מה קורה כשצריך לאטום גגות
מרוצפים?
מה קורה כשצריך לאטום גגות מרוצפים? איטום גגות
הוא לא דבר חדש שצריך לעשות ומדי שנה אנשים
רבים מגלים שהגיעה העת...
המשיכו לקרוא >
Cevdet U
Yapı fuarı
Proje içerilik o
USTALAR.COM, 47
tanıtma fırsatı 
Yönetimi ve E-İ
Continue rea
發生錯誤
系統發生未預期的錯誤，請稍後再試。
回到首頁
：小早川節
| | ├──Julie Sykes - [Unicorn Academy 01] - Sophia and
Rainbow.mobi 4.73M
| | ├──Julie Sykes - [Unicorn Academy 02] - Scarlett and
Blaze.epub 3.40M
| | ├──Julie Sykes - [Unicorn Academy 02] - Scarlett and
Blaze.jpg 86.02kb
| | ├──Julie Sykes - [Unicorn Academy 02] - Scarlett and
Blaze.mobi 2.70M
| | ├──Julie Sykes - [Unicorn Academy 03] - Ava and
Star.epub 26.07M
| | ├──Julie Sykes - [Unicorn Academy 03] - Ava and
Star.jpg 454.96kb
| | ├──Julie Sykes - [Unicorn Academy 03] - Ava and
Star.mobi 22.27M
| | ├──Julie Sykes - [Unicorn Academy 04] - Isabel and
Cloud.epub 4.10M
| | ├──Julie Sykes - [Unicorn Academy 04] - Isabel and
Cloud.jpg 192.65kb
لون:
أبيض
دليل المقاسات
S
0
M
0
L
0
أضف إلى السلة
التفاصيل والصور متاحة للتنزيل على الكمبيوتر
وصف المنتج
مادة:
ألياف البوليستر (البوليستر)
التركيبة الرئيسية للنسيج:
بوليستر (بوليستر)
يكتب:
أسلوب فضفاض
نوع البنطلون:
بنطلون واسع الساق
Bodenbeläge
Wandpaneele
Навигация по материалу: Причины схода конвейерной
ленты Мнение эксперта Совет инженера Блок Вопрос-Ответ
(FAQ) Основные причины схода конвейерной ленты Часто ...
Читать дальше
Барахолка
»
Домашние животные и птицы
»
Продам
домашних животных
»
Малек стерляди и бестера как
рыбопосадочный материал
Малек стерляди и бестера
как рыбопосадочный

● What is needed
Give the number of lines in the entries above that contain the string "схода", and nothing more.

● Worked solution
2